此人头戴骑帽,身披假钟,微微低着头,见到院门大开后,抬起头来,行了一礼,道:「天水阎鼎,见过庾公。」

庾蔑思索许久,才反应过来阎鼎是何人,惊之后,摇头笑道:「原来你跑到了凉州。」

阎鼎亦笑道:「早在鲜卑大举南下之日,我便携家人僮仆西走了。

若晚上那么十天半月,大索全城之际,恐难遁逃也。

「进来吧。」庾蔑点了点头,转身回了屋内。

部曲将阎鼎放了进来,然后又关上院门。

阎鼎在中堂门口脱了鞋,入得屋内,也不客气,直接坐在庾蔑对面。

一时间,十余道目光射来,阎鼎浑若未觉,只拜道:「今来见庾公,有句话不知当讲不当讲。」

庾蔑面无表情,道:「君试言之。」

阎鼎理了理思绪,道:「庾公可知,凉州上下并不愿降?」

「这却不知。」

「这要从张西平(张轨)说起了。」阎鼎说道:「当年长沙、河间、成都三王混战,司马稍占上风,便以冯翊太守张辅为秦州刺史。

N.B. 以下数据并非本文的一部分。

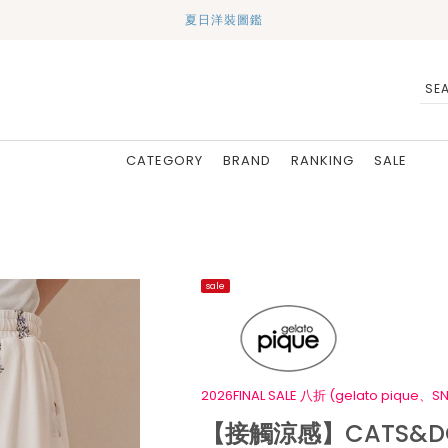
夏日洋裝圖鑑
CATEGORY
BRAND
RANKING
SALE
sale
2026FINAL SALE 八折 (gelato pique、SN
【接觸涼感】CATS&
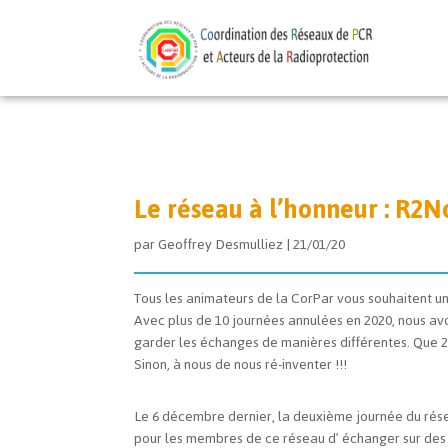
Le réseau à l’honneur : R2N
par
Geoffrey Desmulliez
|
21/01/20
Tous les animateurs de la CorPar vous souhaitent u
Avec plus de 10 journées annulées en 2020, nous av
garder les échanges de manières différentes. Que 2
Sinon, à nous de nous ré-inventer !!!
Le 6 décembre dernier, la deuxième journée du rése
pour les membres de ce réseau d’ échanger sur des 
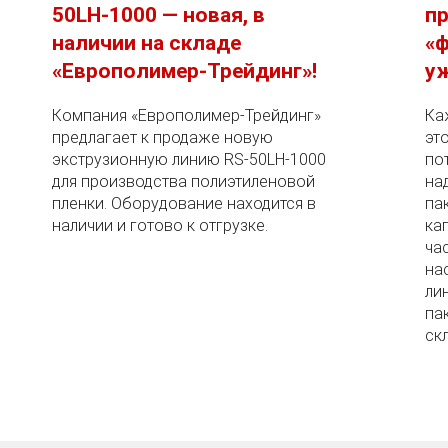
50LH-1000 — новая, в
пр
наличии на складе
«ф
«Европолимер-Трейдинг»!
уж
Компания «Европолимер-Трейдинг»
Ка
предлагает к продаже новую
эт
экструзионную линию RS-50LH-1000
по
для производства полиэтиленовой
на
пленки. Оборудование находится в
па
наличии и готово к отгрузке.
ка
ча
на
ли
па
скл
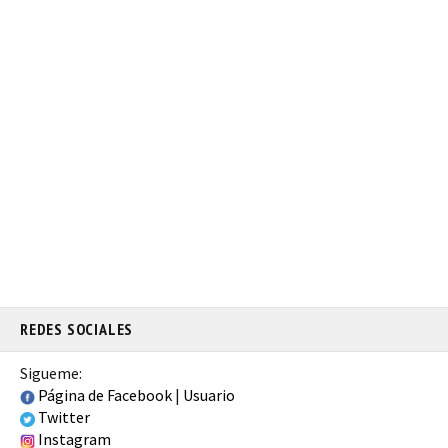
REDES SOCIALES
Sigueme:
Página de Facebook
|
Usuario
Twitter
Instagram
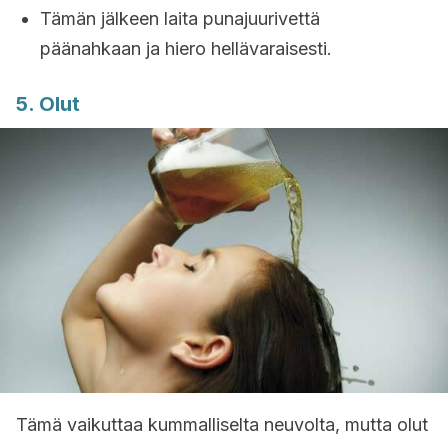
Tämän jälkeen laita punajuurivettä
päänahkaan ja hiero hellävaraisesti.
5. Olut
Tämä vaikuttaa kummalliselta neuvolta, mutta olut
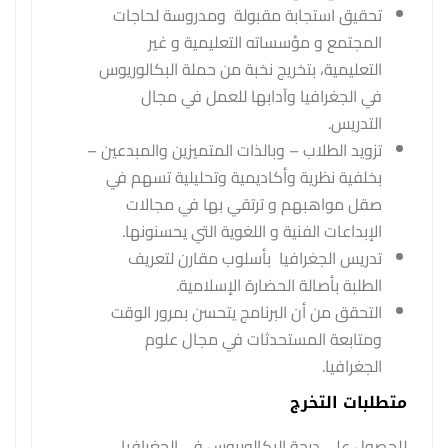
تحقيق استجابة مقبولة ومدروسة لحاجات
المجتمع و مؤسساته التعليمية و غير
التعليمية، بتخريج نخبة من حملة البكالوريوس
في الجغرافيا وآدابها للعمل في مجال
التدريس.
تزويد الطلاب – وبالذات المتميزين والمبدعين –
بخلفية نظرية وأكاديمية وتحليلية تسهم في
صقل مواهبهم و ترتقي بها في مجالات
الإبداعات الفنية و اللغوية التي يحسنونها.
تدريس الجغرافيا بأسلوب مقارن لتعريف
الطلبة بأصالة الحضارة الإسلامية.
التحقق من أن البرنامج يتحسن بمرور الوقت
ومتابعة المستحدثات في مجال علوم
الجغرافيا.
متطلبات التخرج
للحصول على درجة البكالوريوس في الجغرافيا،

然陇上诸郡对外将入秦州不喜,群起而攻,尤以陇西太守韩稚为最。

两军战于遮多谷口,辅军败绩,

韩稚杀之。」

「彼时凉州司马杨胤以韩稚逆命,擅杀张辅为由,请西平公出兵。

其言曰「明公杖钺一方,宜惩不恪,此亦春秋之义。

诸侯相灭亡,桓公不能救,则桓公耻之。

’」

「轨从焉。

诈称得雍州,云韩稚称兵内侮,其义在伐叛,遂讨之,得秦州。」

「南阳王模镇关西后,政令不出长安,彼时张轨遣使交好,模大喜。

然时日未久,双方又生嫌隙—”

简单来说,司马模镇长安后,与张轨的关系十分复杂。

在他初来乍到的时候,政令不出长安,张轨遣使交好,让他十分感动。

但在逐渐站稳脚跟后,又不想看到张轨坐大,于是趁着后者病风的时机,默许凉州张越等人取代张轨。

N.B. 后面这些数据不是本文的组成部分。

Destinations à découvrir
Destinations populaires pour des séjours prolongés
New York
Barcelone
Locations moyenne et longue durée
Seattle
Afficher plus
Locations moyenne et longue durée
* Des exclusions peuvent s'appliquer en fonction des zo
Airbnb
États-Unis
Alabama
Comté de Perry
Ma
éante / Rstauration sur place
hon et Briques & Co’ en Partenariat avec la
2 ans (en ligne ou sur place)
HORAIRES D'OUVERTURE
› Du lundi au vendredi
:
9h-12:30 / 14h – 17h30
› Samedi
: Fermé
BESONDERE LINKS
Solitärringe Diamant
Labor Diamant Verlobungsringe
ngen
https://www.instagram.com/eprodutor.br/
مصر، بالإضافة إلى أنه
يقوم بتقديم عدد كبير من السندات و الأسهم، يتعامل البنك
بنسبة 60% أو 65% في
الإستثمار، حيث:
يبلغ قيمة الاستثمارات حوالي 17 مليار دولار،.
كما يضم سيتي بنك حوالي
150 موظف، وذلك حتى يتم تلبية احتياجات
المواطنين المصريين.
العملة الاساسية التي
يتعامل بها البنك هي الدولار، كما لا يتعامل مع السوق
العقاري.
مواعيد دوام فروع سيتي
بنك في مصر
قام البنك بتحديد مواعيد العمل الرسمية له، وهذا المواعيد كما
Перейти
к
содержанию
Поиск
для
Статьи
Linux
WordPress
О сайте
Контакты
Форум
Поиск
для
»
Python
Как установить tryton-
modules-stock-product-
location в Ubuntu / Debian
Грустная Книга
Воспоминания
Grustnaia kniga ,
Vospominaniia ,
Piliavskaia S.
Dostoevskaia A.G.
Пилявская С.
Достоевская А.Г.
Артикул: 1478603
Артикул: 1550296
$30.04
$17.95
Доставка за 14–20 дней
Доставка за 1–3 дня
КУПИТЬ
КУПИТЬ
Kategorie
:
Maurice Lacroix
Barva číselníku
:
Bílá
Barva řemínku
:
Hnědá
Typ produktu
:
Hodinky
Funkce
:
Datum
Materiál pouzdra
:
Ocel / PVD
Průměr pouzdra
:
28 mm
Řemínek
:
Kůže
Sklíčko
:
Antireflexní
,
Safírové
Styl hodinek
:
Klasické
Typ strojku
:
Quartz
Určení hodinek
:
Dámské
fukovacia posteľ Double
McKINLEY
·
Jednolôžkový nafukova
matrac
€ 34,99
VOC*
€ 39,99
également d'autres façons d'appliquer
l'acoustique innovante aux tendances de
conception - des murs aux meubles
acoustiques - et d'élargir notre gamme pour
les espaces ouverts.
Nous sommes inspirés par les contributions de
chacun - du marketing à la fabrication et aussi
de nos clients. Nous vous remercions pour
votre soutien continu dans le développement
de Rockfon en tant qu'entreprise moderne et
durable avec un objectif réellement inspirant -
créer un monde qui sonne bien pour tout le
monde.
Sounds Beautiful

其间好一通混乱,最终张轨平定乱局,司马模放弃了控制凉州的企图,赐剑张轨,许其陇地以西专断之权,双方转而合作。

不过司马模也趁机拿回了秦州,以其子司马保镇守。

「轨固忠臣也,然已自比齐桓,凉州上下一般无二,且从未放弃对秦州的窥视。」阎鼎最后说道。

庾蔑听完,沉默许久。

他还是第一次从这个角度听说张轨的故事。

以前只知道天子有难,张轨数次遣兵入援,是难得的忠臣。

梁王遣人去凉州送礼募兵,人家也没为难。

没想到还有另一面。

或许,他听到的和阎鼎所说的都没错。

张轨自比齐桓,与当忠臣并没有冲突,因为他是以诸侯尊王攘夷的态度来行事的。

而且,都乱世了,谁还没点野心?

哪个诸侯不扩张地盘?

「说完了?」庾蔑回过神来,看向阎鼎。

「没有。」阎鼎笑道:「还有第二桩事。”

「说。」庾蔑道。

「司马模死后,原秦州刺史裴苞复入秦州,与司马保分庭抗礼,后为陈安击败。

裴苞奔安定,为张轨出兵斩杀。」阎鼎说道:「听闻裴夫人甚得宠,凉州张氏疑惧也。」

「原来如此。」庾蔑点头道。

裴苞之父裴黎,官至游击将军,乃裴徽长子、裴康之兄。

也就是说,裴苞是裴夫人的从兄,关系还是比较亲近的。

但一一这算事吗?

庾蔑不觉得。

「匈奴入据关中后,张是、张茂等辈皆奉行保据凉州之策。」阎鼎继续说道:「今张骏继位,此策已深入人心。

梁王若想收服之,有点难。」

「张骏绝难入朝!

凉州十一郡亦多有豪族、胡酋,如金城郡之游氏及氏羌酋豪窦氏等。

昔年司马以金城太守游楷为梁州刺史,其都不愿赴任,只愿在金城当坐地虎,可见其心性。」

「梁王若想不战而得凉州十一郡,必然要许其方伯之位。

听闻梁王只愿给凉州都督之职,刺史由朝廷委派,单此一事便成不了。”

庾蔑听完,细细思索。

梁王只给都督,不给刺史,当然是有原因的。

别看刺史不掌兵,但他代表着朝廷,影响力不可低估。

最关键的是,凉州并非铁板一块,其本身是一个大军阀,但内部又有小军阀,这就给了刺史居间渔利的空间,搞到最后,说不定真掀翻张骏的统治了。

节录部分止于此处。